The attack caught him off guard. He tripped and landed on his back, and she was all over him. Kneeing, biting, scratching. She had the strength of madness, and he was hard put to throw her off and climb to his feet. As she circled, looking for an opening, it seemed to him a wild animal had become tangled in her robe. Her eyes were holes punched through onto a starless night; her breath was hoarse and creaky. Every nerve in her face was jumping, making it look as though she were shedding her skin. She rushed him again. Wary of her strength, he sidestepped and hit her in the ribs. The bones gave, and she reeled against the wall. He aimed a blow at her head, but she ducked; his fist impacted a carved trunk, and ebony splinters flew. Panting, she backed away. She stroked her broken ribs and hissed, appearing to derive pleasure from the wound. Then she let out a feral scream and threw herself at him. This time he drew her into a bear hug, and she accepted the embrace. Her hands locked in his hair, her legs wrapped around his thigh, and she sank her teeth into his shoulder, tearing at his tendon strings. He yanked her head back by the hair. Blood was smeared over her mouth, and she spat something -something that oozed down his cheek, something he realized was a scrap of his flesh - and tried to shake free. He took a couple of turns of her hair around his wrist, pried a leg loose, walked over to the door of the Replaceable Room and slammed her against the wall. She lay stunned and moaning, her hair splayed out beneath her head like a crushed spider.
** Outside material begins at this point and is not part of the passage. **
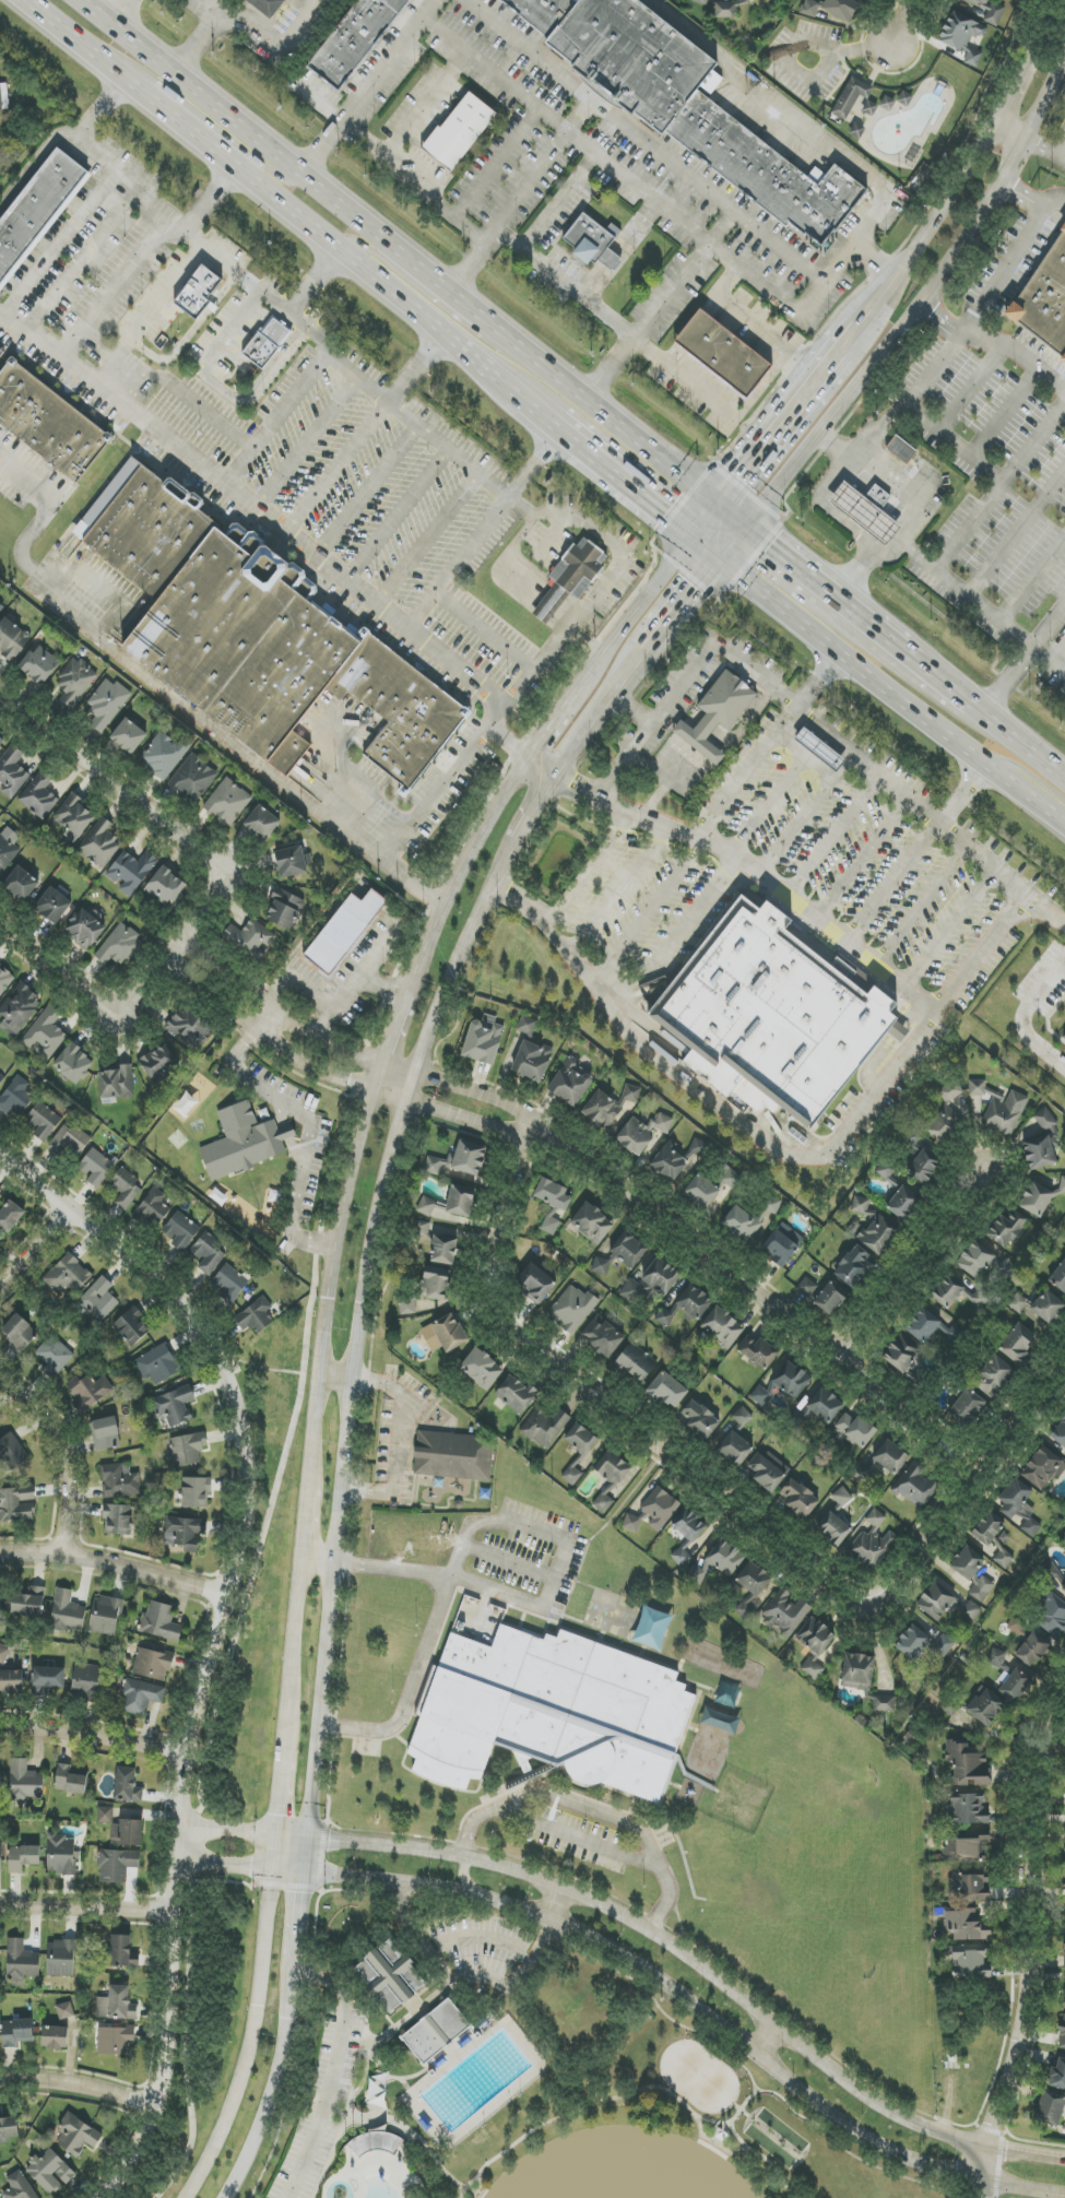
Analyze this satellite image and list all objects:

‘Oh, God. Donnell,’ she said weakly. She reached out to him, and he squatted beside her, taking her hand.
He should finish her, he thought; it would be the kindest thing. But she had regained her humanity, her beauty, and he could not. From the angle of her hips, he judged her back was broken; she did not appear to be in pain, though - only disoriented. She whispered, and he bent close. Her lips grazed his ear. He couldn’t make out the words; they were a dust of sound, yet they had the ring of a term of endearment, a lover’s exhalation. He drew back, not far, and considered her face a few inches below. So delicate, all the ugly tensions withdrawn. He felt at a strange distance from her, as if he were a tiny bird soaring above the face of the universe, a floor of bone and ivory centered by a red plush mouth which lured him down, whirling him in a transparent column of breath. Half-formed phrases flittered through his thoughts, memories of sexual ritual, formal exchanges of energy and grace, and he found himself kissing her. Her lips were salty with his blood, and as if in reflex, her tongue probed feebly. He scrambled to his feet, repelled.
‘Donnell,’ she said, her voice rough-edged and full of hatred. And then she pushed up onto her arms and began dragging her broken lower half toward him. Dark blood brimmed between her lips.
He stepped back quickly and closed the door.
He went to the carpeted depression at the center of the room, knelt beside the control panel and began flicking the switches two and three at a time. As he engaged a switch on the middle row, her voice burst from the speaker, incoherent. A harsh babble with the rhythm and intensity of an incantation. He switched her off, continuing down the rows, and at last heard the grumble of machinery, the whine of the pumps. He waited beside the panel until the whine had ceased, until whatever was going to die had managed it.